Barney hastened to a window overlooking the moat. By leaning far out he could see the light from the princess’s chamber shining upon the sill. He wished that the light was not there, for the window was in plain view of the guard on the lookout upon the barbican.
Suddenly he caught the sound of voices from the chamber beneath. For an instant he listened, and then, catching a few words of the dialogue, he turned hurriedly toward his companion.
“The rope, Joseph! And for God’s sake be quick about it.”
For half an hour the Princess von der Tann succeeded admirably in immersing herself in the periodical, to the exclusion of her unhappy thoughts and the depressing influence of the austere countenance of the Blentz Princess hanging upon the wall behind her.
But presently she became unaccountably nervous. At the slightest sound from the palace-life on the floor below she would start up with a tremor of excitement. Once she heard footsteps in the corridor before her door, but they passed on, and she thought she discerned the click of a latch a short distance further on along the passageway.
Again she attempted to gather up the thread of the article she had been reading, but she was unsuccessful. A stealthy scratching brought her round quickly, staring in the direction of the great portrait. The girl would have sworn that she had heard a noise within her chamber. She shuddered at the thought that it might have come from that painted thing upon the wall.
What was the matter with her? Was she losing all control of herself to be frightened like a little child by ghostly noises?
She tried to return to her reading, but for the life of her she could not keep her eyes off the silent, painted woman who stared and stared and stared in cold, threatening silence upon this ancient enemy of her house.

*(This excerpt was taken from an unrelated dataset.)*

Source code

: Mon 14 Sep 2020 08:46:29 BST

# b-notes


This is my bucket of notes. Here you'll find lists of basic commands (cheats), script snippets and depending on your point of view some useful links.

Presently the girl’s eyes went wide in horror. She could feel the scalp upon her head contract with fright. Her terror-filled gaze was frozen upon that awful figure that loomed so large and sinister above her, for the thing had moved! She had seen it with her own eyes. There could be no mistake—no hallucination of overwrought nerves about it. The Blentz Princess was moving slowly toward her!

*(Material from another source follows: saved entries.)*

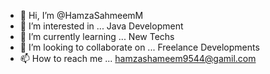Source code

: - 👋 Hi, I’m @HamzaSahmeemM
- 👀 I’m interested in ... Java Development 
- 🌱 I’m currently learning ... New Techs 
- 💞️ I’m looking to collaborate on ... Freelance Developments
- 📫 How to reach me ... hamzashameem9544@gamil.com

<!---
HamzaSahmeemM/HamzaSahmeemM is a ✨ special ✨ repository because its `README.md` (this file) appears on your GitHub profile.
You can click the Preview link to take a look at your changes.
--->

Like one in a trance the girl rose from her chair, her eyes glued upon the awful apparition that seemed creeping upon her. Slowly she withdrew toward the opposite side of the chamber. As the painting moved more quickly the truth flashed upon her—it was mounted on a door.
The crack of the door widened and beyond it the girl saw dimly, eyes fastened upon her. With difficulty she restrained a shriek. The portal swung wide and a man in uniform stepped into the room.
It was Maenck.
Emma von der Tann gazed in unveiled abhorrence upon the leering face of the governor of Blentz.